Novell has taken the safe path like RHEL, in that they don’t include any controversial codecs and such with the distribution. However, unlike RHEL, Novell actually cripples their bundled media players, so that you have to rebuild them, get someone else to do it, or use something else. For most releases up to 11.1, the openSUSE community provides a one-click upgrade to fix all that. You can click here for the KDE desktop and it should immediately try to install.

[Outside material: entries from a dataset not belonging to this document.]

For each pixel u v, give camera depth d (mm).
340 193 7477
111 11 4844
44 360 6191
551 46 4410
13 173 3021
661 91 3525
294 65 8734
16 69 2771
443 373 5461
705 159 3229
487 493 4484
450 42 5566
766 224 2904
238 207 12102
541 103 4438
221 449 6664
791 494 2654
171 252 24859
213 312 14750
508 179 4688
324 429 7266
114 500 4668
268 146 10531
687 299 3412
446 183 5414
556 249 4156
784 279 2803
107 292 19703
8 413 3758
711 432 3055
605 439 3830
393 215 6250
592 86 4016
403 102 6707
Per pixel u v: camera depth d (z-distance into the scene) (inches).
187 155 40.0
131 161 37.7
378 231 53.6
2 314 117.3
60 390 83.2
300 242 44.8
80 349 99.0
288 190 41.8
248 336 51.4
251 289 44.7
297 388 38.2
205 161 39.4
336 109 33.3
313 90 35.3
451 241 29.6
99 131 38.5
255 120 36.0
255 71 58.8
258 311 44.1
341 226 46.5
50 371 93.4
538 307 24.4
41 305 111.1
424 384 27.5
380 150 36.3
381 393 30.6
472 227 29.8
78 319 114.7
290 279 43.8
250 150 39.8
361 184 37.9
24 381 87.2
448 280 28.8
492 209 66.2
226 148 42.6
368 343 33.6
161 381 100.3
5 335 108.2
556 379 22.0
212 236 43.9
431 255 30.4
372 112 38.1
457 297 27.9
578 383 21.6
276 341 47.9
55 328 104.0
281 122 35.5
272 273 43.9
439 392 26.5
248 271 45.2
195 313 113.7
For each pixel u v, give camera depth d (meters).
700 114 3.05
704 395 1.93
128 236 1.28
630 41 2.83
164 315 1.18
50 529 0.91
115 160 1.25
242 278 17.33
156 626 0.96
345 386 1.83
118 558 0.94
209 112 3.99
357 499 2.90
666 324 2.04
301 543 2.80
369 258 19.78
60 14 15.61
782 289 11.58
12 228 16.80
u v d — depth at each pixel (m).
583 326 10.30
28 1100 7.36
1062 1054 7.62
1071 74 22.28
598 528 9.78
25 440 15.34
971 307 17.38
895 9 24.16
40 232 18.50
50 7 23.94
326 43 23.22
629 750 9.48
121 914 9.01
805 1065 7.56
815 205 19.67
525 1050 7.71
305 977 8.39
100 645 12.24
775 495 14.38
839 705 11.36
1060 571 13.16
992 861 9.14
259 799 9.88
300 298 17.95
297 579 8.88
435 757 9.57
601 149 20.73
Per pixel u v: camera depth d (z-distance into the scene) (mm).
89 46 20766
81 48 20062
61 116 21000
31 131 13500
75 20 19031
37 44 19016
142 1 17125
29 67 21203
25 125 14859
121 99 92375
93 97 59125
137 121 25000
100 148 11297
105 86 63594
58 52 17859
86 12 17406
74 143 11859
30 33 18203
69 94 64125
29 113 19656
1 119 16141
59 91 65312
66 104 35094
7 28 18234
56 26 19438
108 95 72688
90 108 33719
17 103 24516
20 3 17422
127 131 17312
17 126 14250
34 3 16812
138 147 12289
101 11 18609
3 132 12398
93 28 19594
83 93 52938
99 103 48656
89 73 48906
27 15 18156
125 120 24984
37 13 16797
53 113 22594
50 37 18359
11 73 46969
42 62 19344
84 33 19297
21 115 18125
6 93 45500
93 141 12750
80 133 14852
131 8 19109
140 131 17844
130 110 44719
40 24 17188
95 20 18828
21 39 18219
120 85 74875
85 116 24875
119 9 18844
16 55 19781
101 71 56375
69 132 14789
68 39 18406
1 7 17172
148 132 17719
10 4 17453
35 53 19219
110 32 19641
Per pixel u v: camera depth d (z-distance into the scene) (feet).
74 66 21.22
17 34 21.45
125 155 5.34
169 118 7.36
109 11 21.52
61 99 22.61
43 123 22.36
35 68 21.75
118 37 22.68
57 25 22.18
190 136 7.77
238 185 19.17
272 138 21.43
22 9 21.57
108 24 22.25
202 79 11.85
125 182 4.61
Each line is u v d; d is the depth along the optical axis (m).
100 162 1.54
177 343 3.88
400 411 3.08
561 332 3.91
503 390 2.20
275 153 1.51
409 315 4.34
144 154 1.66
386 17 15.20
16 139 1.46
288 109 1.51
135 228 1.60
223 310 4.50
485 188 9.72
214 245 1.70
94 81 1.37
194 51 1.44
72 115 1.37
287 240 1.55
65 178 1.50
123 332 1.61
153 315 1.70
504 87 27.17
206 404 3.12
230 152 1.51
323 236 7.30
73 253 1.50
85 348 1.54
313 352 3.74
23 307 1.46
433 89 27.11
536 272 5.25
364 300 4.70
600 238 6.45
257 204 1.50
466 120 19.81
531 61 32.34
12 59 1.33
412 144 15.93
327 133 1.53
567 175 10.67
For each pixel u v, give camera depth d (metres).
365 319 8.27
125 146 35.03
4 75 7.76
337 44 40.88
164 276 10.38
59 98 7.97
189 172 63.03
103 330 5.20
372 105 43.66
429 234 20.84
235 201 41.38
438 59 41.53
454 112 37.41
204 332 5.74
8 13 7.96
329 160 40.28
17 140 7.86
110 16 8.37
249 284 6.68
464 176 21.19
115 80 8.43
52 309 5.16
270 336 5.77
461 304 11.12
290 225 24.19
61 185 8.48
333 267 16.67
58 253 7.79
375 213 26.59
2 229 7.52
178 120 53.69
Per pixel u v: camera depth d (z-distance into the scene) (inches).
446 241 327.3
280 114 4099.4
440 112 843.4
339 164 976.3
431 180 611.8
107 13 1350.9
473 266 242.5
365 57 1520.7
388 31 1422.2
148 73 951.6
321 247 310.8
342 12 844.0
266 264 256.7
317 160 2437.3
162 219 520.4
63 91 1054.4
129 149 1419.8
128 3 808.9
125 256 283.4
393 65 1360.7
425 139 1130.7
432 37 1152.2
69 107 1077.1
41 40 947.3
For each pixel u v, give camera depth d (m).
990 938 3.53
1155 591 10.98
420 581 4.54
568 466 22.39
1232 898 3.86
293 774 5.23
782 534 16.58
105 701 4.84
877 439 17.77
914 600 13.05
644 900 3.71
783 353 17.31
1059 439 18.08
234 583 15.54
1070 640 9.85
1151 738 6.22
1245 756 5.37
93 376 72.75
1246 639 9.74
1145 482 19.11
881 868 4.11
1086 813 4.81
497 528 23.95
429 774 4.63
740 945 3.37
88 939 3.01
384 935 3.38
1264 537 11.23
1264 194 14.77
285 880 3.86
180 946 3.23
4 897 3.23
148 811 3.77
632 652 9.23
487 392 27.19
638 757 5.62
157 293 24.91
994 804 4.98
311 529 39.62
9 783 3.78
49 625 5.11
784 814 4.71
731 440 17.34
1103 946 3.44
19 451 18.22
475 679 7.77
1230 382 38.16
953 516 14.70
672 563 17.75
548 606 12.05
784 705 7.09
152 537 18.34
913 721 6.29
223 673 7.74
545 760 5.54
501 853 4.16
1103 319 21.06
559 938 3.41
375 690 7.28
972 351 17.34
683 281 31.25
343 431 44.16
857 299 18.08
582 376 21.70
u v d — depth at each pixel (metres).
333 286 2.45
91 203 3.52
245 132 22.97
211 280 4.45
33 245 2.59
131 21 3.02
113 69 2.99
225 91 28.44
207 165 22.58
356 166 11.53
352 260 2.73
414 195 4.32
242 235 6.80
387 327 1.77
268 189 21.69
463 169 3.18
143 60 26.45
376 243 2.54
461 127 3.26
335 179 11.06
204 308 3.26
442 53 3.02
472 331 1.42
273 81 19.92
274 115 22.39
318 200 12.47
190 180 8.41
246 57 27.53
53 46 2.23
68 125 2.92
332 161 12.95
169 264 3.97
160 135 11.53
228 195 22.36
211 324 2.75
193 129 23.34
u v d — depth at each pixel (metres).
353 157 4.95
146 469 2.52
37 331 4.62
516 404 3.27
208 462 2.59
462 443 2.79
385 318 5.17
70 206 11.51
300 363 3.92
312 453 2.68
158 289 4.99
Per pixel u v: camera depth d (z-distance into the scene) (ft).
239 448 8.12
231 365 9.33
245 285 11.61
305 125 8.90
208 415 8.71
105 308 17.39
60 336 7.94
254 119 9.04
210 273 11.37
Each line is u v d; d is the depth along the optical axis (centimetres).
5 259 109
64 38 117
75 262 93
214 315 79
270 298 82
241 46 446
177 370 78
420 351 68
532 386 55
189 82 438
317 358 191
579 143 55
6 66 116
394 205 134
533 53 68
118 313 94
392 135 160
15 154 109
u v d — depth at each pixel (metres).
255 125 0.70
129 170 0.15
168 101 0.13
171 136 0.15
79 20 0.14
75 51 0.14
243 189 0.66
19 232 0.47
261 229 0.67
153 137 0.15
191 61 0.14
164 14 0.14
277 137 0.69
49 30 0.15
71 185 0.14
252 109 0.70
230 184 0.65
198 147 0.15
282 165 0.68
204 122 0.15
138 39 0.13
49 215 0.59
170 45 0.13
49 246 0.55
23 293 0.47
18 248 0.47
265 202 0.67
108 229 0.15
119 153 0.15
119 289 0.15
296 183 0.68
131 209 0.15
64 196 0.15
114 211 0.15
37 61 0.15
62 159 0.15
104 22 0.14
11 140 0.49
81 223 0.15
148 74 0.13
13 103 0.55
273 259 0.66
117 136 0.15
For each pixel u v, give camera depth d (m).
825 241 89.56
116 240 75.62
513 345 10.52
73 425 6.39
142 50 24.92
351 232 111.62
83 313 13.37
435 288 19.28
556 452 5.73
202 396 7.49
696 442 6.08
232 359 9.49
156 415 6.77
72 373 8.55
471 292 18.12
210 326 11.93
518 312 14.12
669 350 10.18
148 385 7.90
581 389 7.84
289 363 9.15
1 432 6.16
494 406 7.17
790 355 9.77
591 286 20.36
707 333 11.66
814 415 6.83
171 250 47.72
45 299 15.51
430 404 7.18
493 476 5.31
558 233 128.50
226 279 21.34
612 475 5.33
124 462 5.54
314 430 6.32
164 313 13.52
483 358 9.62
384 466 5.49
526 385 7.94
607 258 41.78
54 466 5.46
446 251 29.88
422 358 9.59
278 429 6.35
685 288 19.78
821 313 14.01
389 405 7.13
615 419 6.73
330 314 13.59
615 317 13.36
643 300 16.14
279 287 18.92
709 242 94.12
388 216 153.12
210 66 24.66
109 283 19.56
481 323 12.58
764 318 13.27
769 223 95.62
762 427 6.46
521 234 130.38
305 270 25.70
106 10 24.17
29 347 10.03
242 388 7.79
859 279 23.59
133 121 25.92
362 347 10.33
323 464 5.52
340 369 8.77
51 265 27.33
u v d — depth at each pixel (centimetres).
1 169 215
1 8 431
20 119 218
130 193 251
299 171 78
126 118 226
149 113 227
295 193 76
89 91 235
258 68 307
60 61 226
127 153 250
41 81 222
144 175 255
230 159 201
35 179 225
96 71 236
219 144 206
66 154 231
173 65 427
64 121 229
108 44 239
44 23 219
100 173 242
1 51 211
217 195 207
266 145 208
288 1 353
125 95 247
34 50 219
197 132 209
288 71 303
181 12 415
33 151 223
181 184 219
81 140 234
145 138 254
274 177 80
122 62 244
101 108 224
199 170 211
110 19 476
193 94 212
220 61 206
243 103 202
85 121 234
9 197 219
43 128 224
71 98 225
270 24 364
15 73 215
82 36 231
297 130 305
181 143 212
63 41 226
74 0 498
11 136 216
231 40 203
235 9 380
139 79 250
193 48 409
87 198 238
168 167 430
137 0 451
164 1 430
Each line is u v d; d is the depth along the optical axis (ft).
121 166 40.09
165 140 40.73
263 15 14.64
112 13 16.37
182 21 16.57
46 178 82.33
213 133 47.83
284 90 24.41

This has not yet been set up for 11.2, in part because the Packman part of the deal is not yet ready. But there is a repository for it, and it’s part way there. I tracked down the manual route which does the same thing as the one-click. If you don’t want to do Zypper from the commandline, you can, you just have to enable it through YaST: YaST > Software > Software Repositories. Click the “add” button at the lower left-hand corner and select the Community Repositories button. From the list, select Packman and Videolan and that should cover it. Then use YaST to install the packages listed in the instructions there, but not all of them.
There is one thing I don’t understand: Why does the Packman Team insist on forcing 32-bit on a 64-bit system? I’ve never gotten an answer to that. It seems almost obscene, and I don’t know of any other distros or third party supports which do that. It’s not necessary, nor even the best way any more. So don’t install the flash-player and the w32codecs. Instead, go get the codecs package from Mplayer HQ directly, open the package and copy the resulting files to /usr/lib64/codecs
and it should work just fine. You can get the 64-bit Flashplayer directly from Adobe.com. Once you open that package, it’s just a single file you should copy into /usr/lib64/browser-plugins/
.
Further, as a fan of Opera’s browser suite, let me warn you the version you get from SUSE is broken, trying to add some sort of Qt4 support. Just install Qt3 and use the browser you get directly from Opera; they have one marked for openSUSE 11.2 64-bit. I admit the fonts are ugly on mine, but it’s functional. Flash didn’t work at first, lacking any sound. After poking around, I found the mixer by default had the PCM slider all the way down. After pushing it up to about 75% I got good sound from the Flashplayer. I note in passing the installer didn’t turn on the Pulse Audio, and I didn’t bother trying to change that.
So maybe — just maybe — we will have a SUSE release good enough to keep. It’s been awhile; the last one I kept as long as possible was 8.2.